= Mius-Front =

Military front of World War II

The Mius-Front was a heavily fortified German Nazi defensive line along the Mius River in the Donbas region of the Ukrainian SSR, Soviet Union, during World War II.

It was created by the Germans in October 1941, under direction of General Paul Ludwig Ewald von Kleist. By the summer of 1943, the Mius-Front consisted of three defense lines with a total depth of 40–50 km.

==Fortifications==
The main line of defense started off at Taganrog Bay on the coast of the Sea of Azov, to the east of the city Taganrog, then ran along the Mius River, which gave its name to the line.

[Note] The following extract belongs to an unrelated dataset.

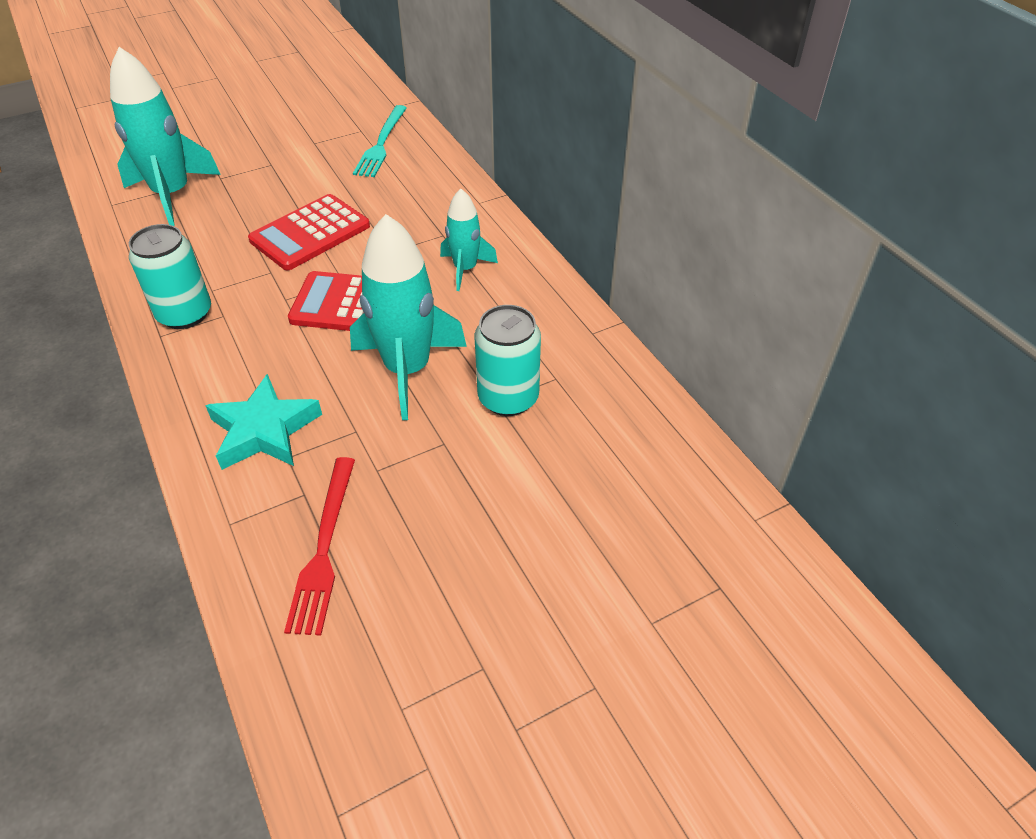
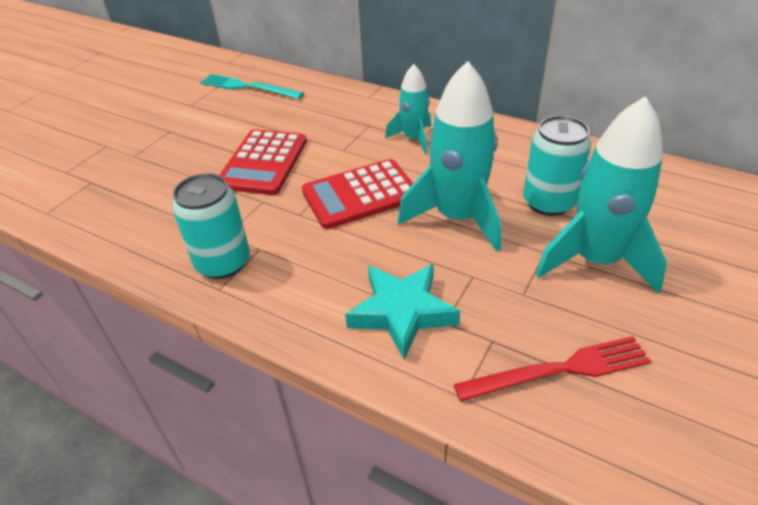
camera: 30 degrees left, 5 degrees down
(172, 195) = (102, 183): turquoise rocket -> turquoise rocket (596, 260)
(324, 548) = (559, 370): red fork -> red fork turned 75 degrees counterclockwise
(381, 144) = (248, 87): turquoise fork -> turquoise fork turned 135 degrees clockwise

The depth of the line of fortifications reached up to 11 km in places. The defense area included some 800 Russian and Ukrainian settlements located within the line's long zone.

In order to build the fortification, rails from local mines, and wood taken from local homes and building was used. The Germans used local forced labor to build the positions.

===Defense===
The line was defended by pillboxes and bunkers, machine gun nests, and mobile artillery positions. The line also contained mine fields, trenches, tank traps, and barbed wire. The depth of the minefields zone was at least 200 m, and backed up by 20–30 /km2.

==Battles==
Soviet troops twice tried to break through this line, first from December 1941 to July 1942, and then from February to August 1943.

By the summer of 1943, the Mius-Front consisted of three defense lines.

The Soviets finally succeeded penetrating the line in August 1943 during the Donbas Strategic Offensive, when troops of the Soviet Southern Front broke through it near the village of Kuybyshevo in Rostov Oblast.